Instructions for the task: Reproduce the records below exactly; the images should not appear.

Recorded data:
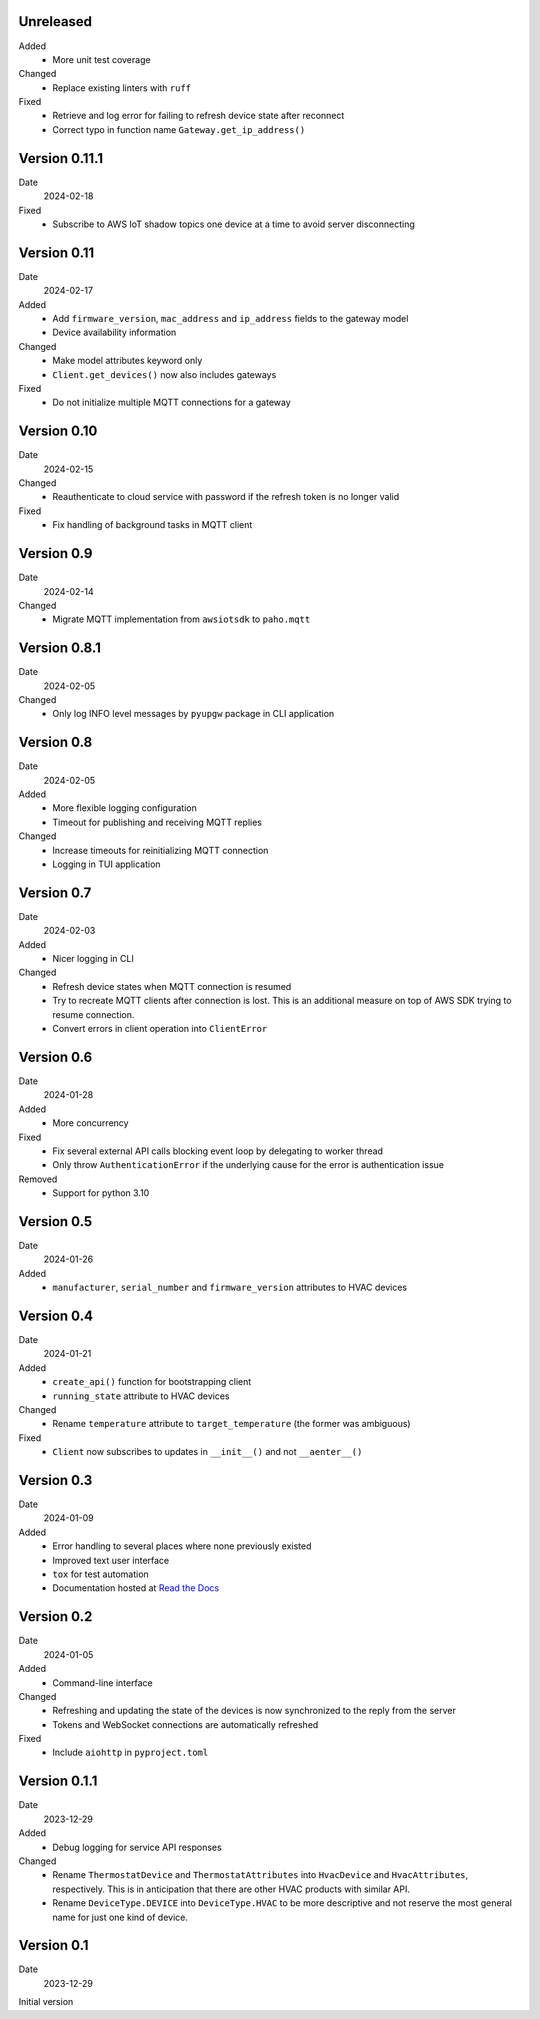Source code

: Unreleased
----------

Added
 * More unit test coverage

Changed
 * Replace existing linters with ``ruff``

Fixed
 * Retrieve and log error for failing to refresh device state after reconnect
 * Correct typo in function name ``Gateway.get_ip_address()``

Version 0.11.1
--------------

Date
  2024-02-18

Fixed
 * Subscribe to AWS IoT shadow topics one device at a time to avoid server
   disconnecting

Version 0.11
------------

Date
  2024-02-17

Added
 * Add ``firmware_version``, ``mac_address`` and ``ip_address`` fields to the
   gateway model
 * Device availability information

Changed
 * Make model attributes keyword only
 * ``Client.get_devices()`` now also includes gateways

Fixed
 * Do not initialize multiple MQTT connections for a gateway

Version 0.10
------------

Date
  2024-02-15

Changed
 * Reauthenticate to cloud service with password if the refresh token is no
   longer valid

Fixed
 * Fix handling of background tasks in MQTT client

Version 0.9
-----------

Date
  2024-02-14

Changed
 * Migrate MQTT implementation from ``awsiotsdk`` to ``paho.mqtt``

Version 0.8.1
-------------

Date
  2024-02-05

Changed
 * Only log INFO level messages by ``pyupgw`` package in CLI application

Version 0.8
-----------

Date
  2024-02-05

Added
 * More flexible logging configuration
 * Timeout for publishing and receiving MQTT replies

Changed
 * Increase timeouts for reinitializing MQTT connection
 * Logging in TUI application

Version 0.7
-----------

Date
  2024-02-03

Added
 * Nicer logging in CLI

Changed
 * Refresh device states when MQTT connection is resumed
 * Try to recreate MQTT clients after connection is lost. This is an additional
   measure on top of AWS SDK trying to resume connection.
 * Convert errors in client operation into ``ClientError``

Version 0.6
-----------

Date
  2024-01-28

Added
 * More concurrency

Fixed
 * Fix several external API calls blocking event loop by delegating to worker
   thread
 * Only throw ``AuthenticationError`` if the underlying cause for the error is
   authentication issue

Removed
 * Support for python 3.10

Version 0.5
-----------

Date
  2024-01-26

Added
 * ``manufacturer``, ``serial_number`` and ``firmware_version`` attributes to
   HVAC devices

Version 0.4
-----------

Date
  2024-01-21

Added
 * ``create_api()`` function for bootstrapping client
 * ``running_state`` attribute to HVAC devices

Changed
 * Rename ``temperature`` attribute to ``target_temperature`` (the former was
   ambiguous)

Fixed
 * ``Client`` now subscribes to updates in ``__init__()`` and not ``__aenter__()``

Version 0.3
-----------

Date
  2024-01-09

Added
 * Error handling to several places where none previously existed
 * Improved text user interface
 * ``tox`` for test automation
 * Documentation hosted at `Read the Docs <https://pyupgw.readthedocs.io/>`_

Version 0.2
-----------

Date
  2024-01-05

Added
 * Command-line interface

Changed
 * Refreshing and updating the state of the devices is now synchronized to the
   reply from the server
 * Tokens and WebSocket connections are automatically refreshed

Fixed
 * Include ``aiohttp`` in ``pyproject.toml``

Version 0.1.1
-------------

Date
  2023-12-29

Added
 * Debug logging for service API responses

Changed
 * Rename ``ThermostatDevice`` and ``ThermostatAttributes`` into ``HvacDevice``
   and ``HvacAttributes``, respectively. This is in anticipation that there are
   other HVAC products with similar API.
 * Rename ``DeviceType.DEVICE`` into ``DeviceType.HVAC`` to be more descriptive
   and not reserve the most general name for just one kind of device.

Version 0.1
-----------

Date
  2023-12-29

Initial version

Result of this task:
Source code

: Unreleased
----------

Added
 * More unit test coverage

Changed
 * Replace existing linters with ``ruff``

Fixed
 * Retrieve and log error for failing to refresh device state after reconnect
 * Correct typo in function name ``Gateway.get_ip_address()``

Version 0.11.1
--------------

Date
  2024-02-18

Fixed
 * Subscribe to AWS IoT shadow topics one device at a time to avoid server
   disconnecting

Version 0.11
------------

Date
  2024-02-17

Added
 * Add ``firmware_version``, ``mac_address`` and ``ip_address`` fields to the
   gateway model
 * Device availability information

Changed
 * Make model attributes keyword only
 * ``Client.get_devices()`` now also includes gateways

Fixed
 * Do not initialize multiple MQTT connections for a gateway

Version 0.10
------------

Date
  2024-02-15

Changed
 * Reauthenticate to cloud service with password if the refresh token is no
   longer valid

Fixed
 * Fix handling of background tasks in MQTT client

Version 0.9
-----------

Date
  2024-02-14

Changed
 * Migrate MQTT implementation from ``awsiotsdk`` to ``paho.mqtt``

Version 0.8.1
-------------

Date
  2024-02-05

Changed
 * Only log INFO level messages by ``pyupgw`` package in CLI application

Version 0.8
-----------

Date
  2024-02-05

Added
 * More flexible logging configuration
 * Timeout for publishing and receiving MQTT replies

Changed
 * Increase timeouts for reinitializing MQTT connection
 * Logging in TUI application

Version 0.7
-----------

Date
  2024-02-03

Added
 * Nicer logging in CLI

Changed
 * Refresh device states when MQTT connection is resumed
 * Try to recreate MQTT clients after connection is lost. This is an additional
   measure on top of AWS SDK trying to resume connection.
 * Convert errors in client operation into ``ClientError``

Version 0.6
-----------

Date
  2024-01-28

Added
 * More concurrency

Fixed
 * Fix several external API calls blocking event loop by delegating to worker
   thread
 * Only throw ``AuthenticationError`` if the underlying cause for the error is
   authentication issue

Removed
 * Support for python 3.10

Version 0.5
-----------

Date
  2024-01-26

Added
 * ``manufacturer``, ``serial_number`` and ``firmware_version`` attributes to
   HVAC devices

Version 0.4
-----------

Date
  2024-01-21

Added
 * ``create_api()`` function for bootstrapping client
 * ``running_state`` attribute to HVAC devices

Changed
 * Rename ``temperature`` attribute to ``target_temperature`` (the former was
   ambiguous)

Fixed
 * ``Client`` now subscribes to updates in ``__init__()`` and not ``__aenter__()``

Version 0.3
-----------

Date
  2024-01-09

Added
 * Error handling to several places where none previously existed
 * Improved text user interface
 * ``tox`` for test automation
 * Documentation hosted at `Read the Docs <https://pyupgw.readthedocs.io/>`_

Version 0.2
-----------

Date
  2024-01-05

Added
 * Command-line interface

Changed
 * Refreshing and updating the state of the devices is now synchronized to the
   reply from the server
 * Tokens and WebSocket connections are automatically refreshed

Fixed
 * Include ``aiohttp`` in ``pyproject.toml``

Version 0.1.1
-------------

Date
  2023-12-29

Added
 * Debug logging for service API responses

Changed
 * Rename ``ThermostatDevice`` and ``ThermostatAttributes`` into ``HvacDevice``
   and ``HvacAttributes``, respectively. This is in anticipation that there are
   other HVAC products with similar API.
 * Rename ``DeviceType.DEVICE`` into ``DeviceType.HVAC`` to be more descriptive
   and not reserve the most general name for just one kind of device.

Version 0.1
-----------

Date
  2023-12-29

Initial version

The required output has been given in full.